Image credit: Daimler AG
Keyless Car Entry
Keyless ignition is popping up all over the place. The concept is simple; a key fob that the user keeps handy enables the user to start the car by pushing a button. Similar key fobs will work for keyless entry: As you approach your vehicle, with you key fob in your pocket, the car will automatically unlock for you. In 2011, nearly every major automaker has produced a model that has such a system--and it's likely to become more commonplace as time goes on.
Image credit: via AriannaOrland.com
Chevy Volt to Jolt Auto Industry?
Hybrid cars have become all the rage, but only recently have completely electricity-powered cars--like the Chevy Volt pictured here-- become possible. Quite pricey at over $40,000, the car currently can only go 35 miles on its own electricity. But it's a start, and in a pinch you can drive another 375 miles with the assistance of the car's gasoline-powered engine.

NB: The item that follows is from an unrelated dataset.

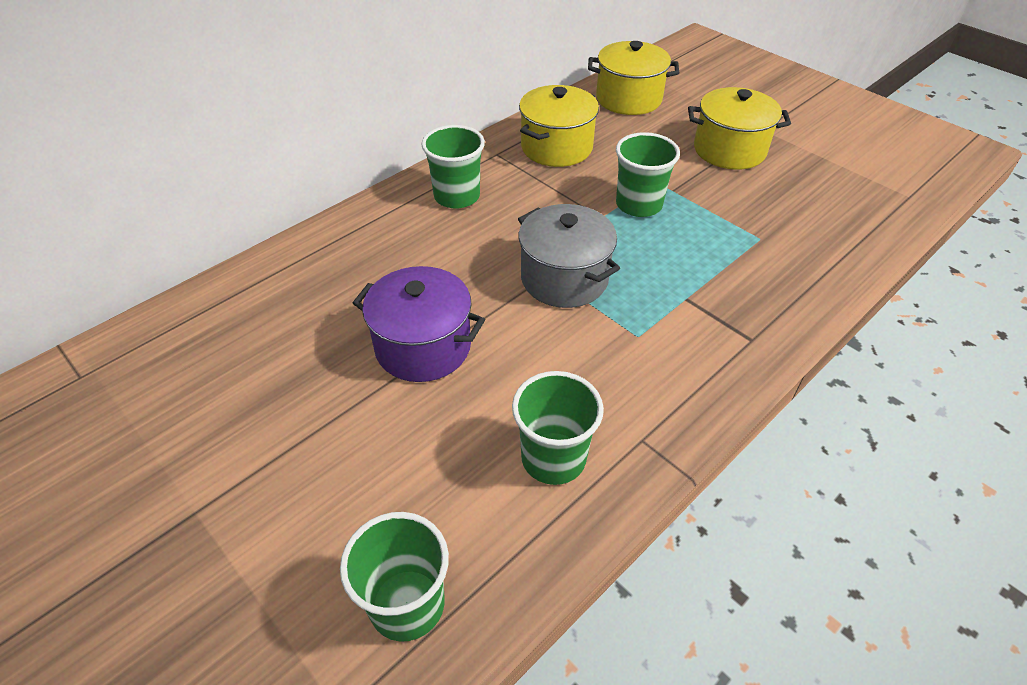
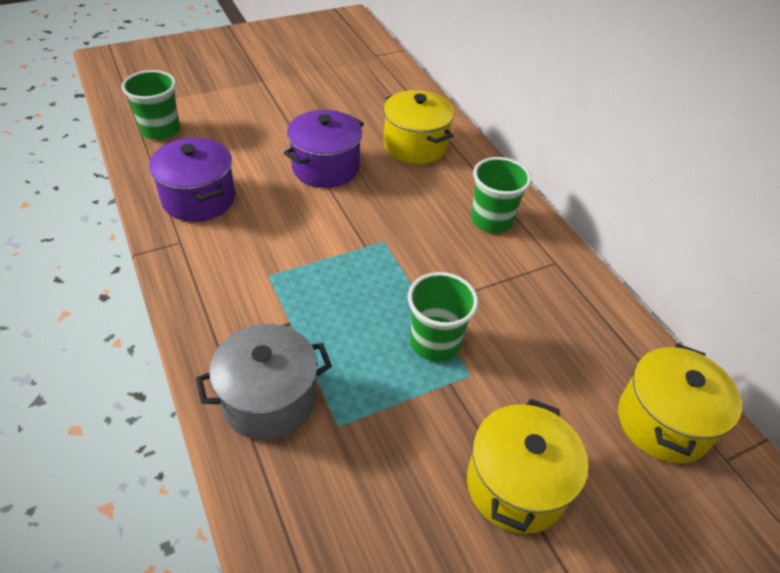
camera: 105 degrees right, 0 degrees up
green cup [512,371,604,485] -> purple pot [149,137,235,222]
grey pot [518,204,620,308] -> grey pot moved to [196,324,332,441]
yellow pot [519,85,599,167] -> yellow pot moved to [383,90,454,164]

Chevrolet says that the car can attain speeds of 100 miles per hour with electric power, versus the maximum of 35 mph for hybrids like the Toyota Prius. Meanwhile, Toyota is working on a plug-in version of its own.
Image credit: Chevrolet/General Motors
Get Your Ford in Sync
Systems like Microsoft's Sync in Ford vehicles are what make smart cars "smart": In these vehicles, a computer controls all of the automobile's functions. The Sync system provides Bluetooth functionality for phones and media players, along with navigation, car diagnostics, personalized "infotainment," and traffic data. Other systems have gone so far as to allow drivers to control functions via voice commands. It's like something right out of Star Trek!